前回公開した記事で、食材撮影の器として万能選手の盆ざるを紹介しました。この時期の紹介用に撮影したパプリカ盆ざるの写真の撮影方法を紹介します。

撮影シーン

こちらが撮影現場の風景です。パッと見ただけだと何が何やらという感じだと思いますので、細かく説明します。

まずはセッティング図から。台の上にペリカンケースを土台代わりに設置して、その上に乳白アクリル板を置いています。被写体の盆ざるはこの乳白アクリルの上にセットします。その下手側(カメラから向かって左側)にソフトボックスを設置。この照明がキーライト(最も明るい光)となります。被写体の上手側(カメラから向かって右側)にはキーライトを反射するための白レフを配置。そして乳白アクリルの下にはアンブレラ付きのライトを上向きにセットします。

撮影セットを背後から見たところです。ソフトボックスを面光源としてやわらかい光が被写体に当たるようにしています。パプリカは表面がつるつるで光をソリッドに反射してしまうので、ストロボ直当てのような小さな光源の光だとパプリカ表面のハイライトは小さな点のようなものになってしまいます。パプリカ表面のハイライトを大きくやわらかいものにする効果を狙って面光源から光を照射しています。

乳白アクリルの下にはこの写真のように小さなアンブレラをセットしています。土台となる乳白アクリルに被写体と反対側から光を照射することで、被写体周辺に透過光があふれます。これにより、いわゆる「背景白飛ばし」の状態を作ります。

こちらは撮影セットをカメラの反対側から見たところ。こうやって見ると乳白アクリルが透過光で明るくなっているのがわかりますね。

ライティングの考察

それではいよいよ撮影です。

下手(しもて)のソフトボックスはオフの状態で、乳白アクリル下の発光したのがこちらの写真。背景が明るくなっていますが、被写体側には光がなくて逆光状態になるので真っ黒のシルエットになっています。

次に、背景のライトをオフにして、キーライトとなるソフトボックスだけ発光してみたのがこちらの写真。パプリカと盆ざるにはきれいに光がまわっていますが、背景は暗いのでグレーっぽくなっています。

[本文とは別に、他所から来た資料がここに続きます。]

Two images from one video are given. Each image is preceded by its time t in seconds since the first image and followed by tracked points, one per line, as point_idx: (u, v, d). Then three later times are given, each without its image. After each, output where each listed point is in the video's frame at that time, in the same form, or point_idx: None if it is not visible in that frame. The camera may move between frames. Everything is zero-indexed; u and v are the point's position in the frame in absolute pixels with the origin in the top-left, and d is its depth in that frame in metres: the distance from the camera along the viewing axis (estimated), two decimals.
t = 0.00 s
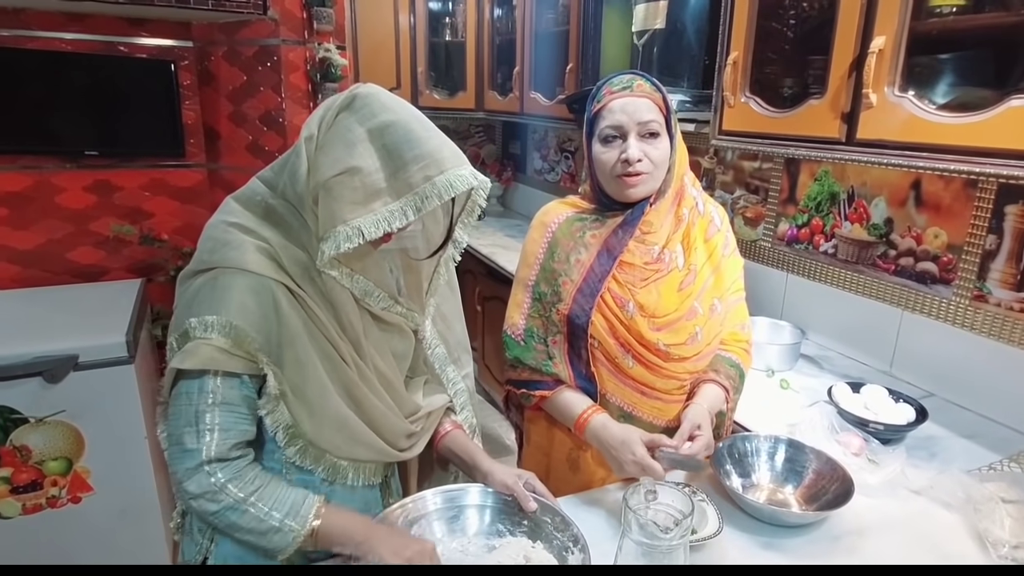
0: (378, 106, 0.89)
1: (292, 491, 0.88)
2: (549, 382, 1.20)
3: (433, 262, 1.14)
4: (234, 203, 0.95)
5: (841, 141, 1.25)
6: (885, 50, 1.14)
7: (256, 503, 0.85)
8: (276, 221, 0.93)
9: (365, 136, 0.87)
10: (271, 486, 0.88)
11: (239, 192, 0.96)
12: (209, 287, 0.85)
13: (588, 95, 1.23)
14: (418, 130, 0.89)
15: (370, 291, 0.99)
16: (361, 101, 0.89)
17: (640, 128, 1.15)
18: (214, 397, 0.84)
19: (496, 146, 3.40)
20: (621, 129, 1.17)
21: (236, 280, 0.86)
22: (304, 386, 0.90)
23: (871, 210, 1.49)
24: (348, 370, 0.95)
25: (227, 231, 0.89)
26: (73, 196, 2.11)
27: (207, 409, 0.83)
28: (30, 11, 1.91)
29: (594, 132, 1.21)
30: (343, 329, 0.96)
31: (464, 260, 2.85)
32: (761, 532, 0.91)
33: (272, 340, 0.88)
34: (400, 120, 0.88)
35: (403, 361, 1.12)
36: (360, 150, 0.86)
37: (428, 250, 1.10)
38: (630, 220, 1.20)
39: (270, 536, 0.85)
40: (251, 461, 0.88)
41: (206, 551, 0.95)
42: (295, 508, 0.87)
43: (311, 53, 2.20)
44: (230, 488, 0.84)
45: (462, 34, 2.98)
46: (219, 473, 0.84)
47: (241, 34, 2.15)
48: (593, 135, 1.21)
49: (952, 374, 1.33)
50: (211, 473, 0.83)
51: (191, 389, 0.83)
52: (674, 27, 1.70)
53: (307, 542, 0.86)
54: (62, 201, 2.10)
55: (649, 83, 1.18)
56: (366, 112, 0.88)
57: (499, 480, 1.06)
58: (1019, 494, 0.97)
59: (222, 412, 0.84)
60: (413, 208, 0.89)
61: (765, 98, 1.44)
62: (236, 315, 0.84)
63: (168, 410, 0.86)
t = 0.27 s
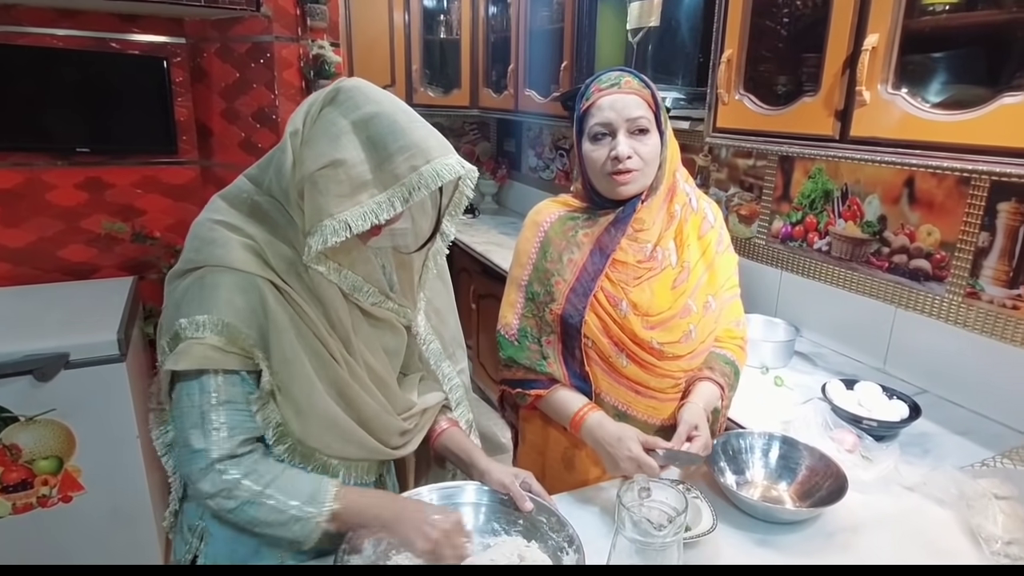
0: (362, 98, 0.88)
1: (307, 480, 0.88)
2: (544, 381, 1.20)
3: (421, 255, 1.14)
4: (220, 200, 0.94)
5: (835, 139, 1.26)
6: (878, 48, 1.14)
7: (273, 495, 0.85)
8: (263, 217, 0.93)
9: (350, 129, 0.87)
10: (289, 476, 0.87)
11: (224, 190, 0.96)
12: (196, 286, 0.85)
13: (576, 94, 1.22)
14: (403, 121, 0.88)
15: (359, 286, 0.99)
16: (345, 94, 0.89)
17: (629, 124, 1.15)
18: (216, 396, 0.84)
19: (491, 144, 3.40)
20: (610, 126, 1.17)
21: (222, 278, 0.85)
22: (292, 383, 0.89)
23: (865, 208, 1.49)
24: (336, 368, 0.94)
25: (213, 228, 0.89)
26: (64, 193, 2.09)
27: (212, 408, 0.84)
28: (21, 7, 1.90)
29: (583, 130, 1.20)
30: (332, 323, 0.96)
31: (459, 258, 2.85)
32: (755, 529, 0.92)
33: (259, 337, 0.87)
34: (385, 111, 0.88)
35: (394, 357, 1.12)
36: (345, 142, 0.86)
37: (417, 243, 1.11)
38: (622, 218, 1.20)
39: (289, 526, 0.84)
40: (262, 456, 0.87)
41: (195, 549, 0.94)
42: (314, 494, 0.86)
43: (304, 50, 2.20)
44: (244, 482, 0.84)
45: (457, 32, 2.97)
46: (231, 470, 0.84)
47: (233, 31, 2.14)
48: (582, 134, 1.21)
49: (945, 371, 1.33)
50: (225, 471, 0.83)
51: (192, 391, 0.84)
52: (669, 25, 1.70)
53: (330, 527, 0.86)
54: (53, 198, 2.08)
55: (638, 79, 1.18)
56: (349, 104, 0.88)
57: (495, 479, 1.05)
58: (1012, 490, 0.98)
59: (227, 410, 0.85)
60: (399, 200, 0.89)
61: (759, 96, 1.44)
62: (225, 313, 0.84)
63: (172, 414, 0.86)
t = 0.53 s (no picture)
0: (350, 91, 0.88)
1: (320, 469, 0.89)
2: (535, 376, 1.20)
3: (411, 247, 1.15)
4: (209, 195, 0.94)
5: (826, 135, 1.27)
6: (869, 45, 1.16)
7: (289, 484, 0.85)
8: (255, 212, 0.93)
9: (338, 122, 0.87)
10: (300, 466, 0.87)
11: (214, 185, 0.96)
12: (194, 280, 0.85)
13: (566, 91, 1.23)
14: (391, 113, 0.88)
15: (351, 280, 0.99)
16: (332, 87, 0.88)
17: (619, 120, 1.16)
18: (223, 389, 0.83)
19: (485, 141, 3.40)
20: (600, 121, 1.17)
21: (220, 270, 0.85)
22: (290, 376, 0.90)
23: (856, 204, 1.50)
24: (330, 363, 0.94)
25: (206, 223, 0.89)
26: (53, 190, 2.08)
27: (220, 400, 0.82)
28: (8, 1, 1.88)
29: (573, 126, 1.21)
30: (325, 317, 0.96)
31: (453, 255, 2.84)
32: (746, 522, 0.92)
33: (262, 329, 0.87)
34: (374, 104, 0.87)
35: (387, 351, 1.12)
36: (333, 136, 0.86)
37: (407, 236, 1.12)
38: (612, 214, 1.21)
39: (306, 513, 0.85)
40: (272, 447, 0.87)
41: (191, 547, 0.95)
42: (328, 482, 0.87)
43: (296, 45, 2.17)
44: (262, 471, 0.84)
45: (450, 28, 2.96)
46: (245, 461, 0.83)
47: (224, 27, 2.13)
48: (572, 130, 1.22)
49: (934, 366, 1.34)
50: (238, 464, 0.82)
51: (198, 384, 0.82)
52: (661, 22, 1.72)
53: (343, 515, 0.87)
54: (41, 194, 2.06)
55: (627, 75, 1.19)
56: (336, 97, 0.88)
57: (485, 474, 1.05)
58: (999, 482, 0.99)
59: (236, 402, 0.83)
60: (389, 194, 0.89)
61: (750, 92, 1.45)
62: (229, 304, 0.84)
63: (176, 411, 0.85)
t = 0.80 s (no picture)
0: (343, 83, 0.86)
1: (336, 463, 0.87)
2: (528, 373, 1.20)
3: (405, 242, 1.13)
4: (203, 189, 0.92)
5: (821, 130, 1.27)
6: (863, 39, 1.15)
7: (308, 477, 0.83)
8: (250, 207, 0.91)
9: (332, 115, 0.85)
10: (316, 460, 0.86)
11: (206, 178, 0.94)
12: (194, 277, 0.83)
13: (558, 85, 1.22)
14: (385, 106, 0.87)
15: (347, 275, 0.98)
16: (326, 80, 0.86)
17: (611, 113, 1.15)
18: (235, 385, 0.81)
19: (479, 137, 3.38)
20: (593, 115, 1.17)
21: (222, 267, 0.83)
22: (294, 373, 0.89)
23: (850, 200, 1.50)
24: (330, 359, 0.94)
25: (202, 218, 0.87)
26: (42, 185, 2.05)
27: (235, 396, 0.81)
28: None
29: (566, 120, 1.20)
30: (325, 313, 0.95)
31: (447, 251, 2.84)
32: (740, 516, 0.92)
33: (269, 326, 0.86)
34: (369, 97, 0.86)
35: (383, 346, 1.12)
36: (326, 129, 0.84)
37: (401, 231, 1.11)
38: (606, 210, 1.20)
39: (323, 507, 0.83)
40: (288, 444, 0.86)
41: (185, 542, 0.94)
42: (343, 477, 0.85)
43: (288, 39, 2.17)
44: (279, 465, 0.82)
45: (444, 23, 2.95)
46: (264, 454, 0.82)
47: (215, 20, 2.11)
48: (565, 123, 1.21)
49: (927, 361, 1.35)
50: (258, 457, 0.82)
51: (211, 382, 0.81)
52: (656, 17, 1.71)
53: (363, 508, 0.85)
54: (30, 190, 2.04)
55: (620, 68, 1.18)
56: (330, 89, 0.86)
57: (479, 470, 1.05)
58: (993, 476, 0.99)
59: (250, 396, 0.82)
60: (383, 186, 0.88)
61: (744, 87, 1.45)
62: (235, 301, 0.82)
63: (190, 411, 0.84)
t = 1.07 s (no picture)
0: (339, 79, 0.84)
1: (227, 465, 0.82)
2: (521, 370, 1.17)
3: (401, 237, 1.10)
4: (197, 186, 0.90)
5: (819, 123, 1.24)
6: (862, 29, 1.13)
7: (186, 478, 0.79)
8: (241, 205, 0.89)
9: (327, 110, 0.83)
10: (206, 459, 0.81)
11: (200, 176, 0.92)
12: (169, 274, 0.81)
13: (556, 73, 1.22)
14: (382, 102, 0.85)
15: (342, 272, 0.96)
16: (321, 75, 0.84)
17: (600, 100, 1.14)
18: (156, 380, 0.79)
19: (474, 134, 3.35)
20: (582, 103, 1.15)
21: (198, 266, 0.81)
22: (270, 371, 0.87)
23: (849, 193, 1.48)
24: (319, 356, 0.92)
25: (190, 216, 0.85)
26: (38, 184, 2.03)
27: (145, 391, 0.79)
28: None
29: (558, 108, 1.19)
30: (311, 310, 0.93)
31: (442, 249, 2.82)
32: (738, 515, 0.90)
33: (226, 326, 0.83)
34: (364, 93, 0.84)
35: (378, 343, 1.10)
36: (322, 124, 0.82)
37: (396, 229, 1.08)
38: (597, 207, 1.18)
39: (205, 512, 0.80)
40: (191, 439, 0.83)
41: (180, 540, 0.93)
42: (234, 481, 0.81)
43: (280, 37, 2.14)
44: (159, 464, 0.78)
45: (438, 19, 2.91)
46: (149, 452, 0.78)
47: (207, 18, 2.08)
48: (557, 112, 1.19)
49: (928, 358, 1.33)
50: (143, 453, 0.78)
51: (132, 373, 0.79)
52: (651, 11, 1.69)
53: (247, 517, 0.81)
54: (27, 189, 2.01)
55: (614, 58, 1.16)
56: (325, 85, 0.84)
57: (473, 468, 1.02)
58: (996, 475, 0.97)
59: (163, 397, 0.80)
60: (381, 182, 0.85)
61: (741, 80, 1.42)
62: (194, 301, 0.80)
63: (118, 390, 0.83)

そして両方のライトをオンにして撮影すると、このように仕上ります。

まとめ

食材の盆ざる写真をこういったセッティングで撮ることは稀だと思いますが、今回は「乳白アクリルを使った透過光による背景白飛ばし」のイメージをお伝えしたくてこういった記事を書いてみました。 背景白飛ばしは、背景ペーパーに表から直接光を当てる方法もありますが、今回のように背景ではなく被写体を置く台そのものを白飛ばしする場合は、乳白アクリルを使った透過光で表現した方が楽です。もし正面からの照射で台を白飛ばしにしようと思ったら被写体にも光が当たってしまうので、被写体のライティングコントロールがとても難しくなります。ということで、背景の白飛ばしをする際の選択肢の一つとして、こういった透過光を使う方法もあるということをご記憶いただければ幸いです。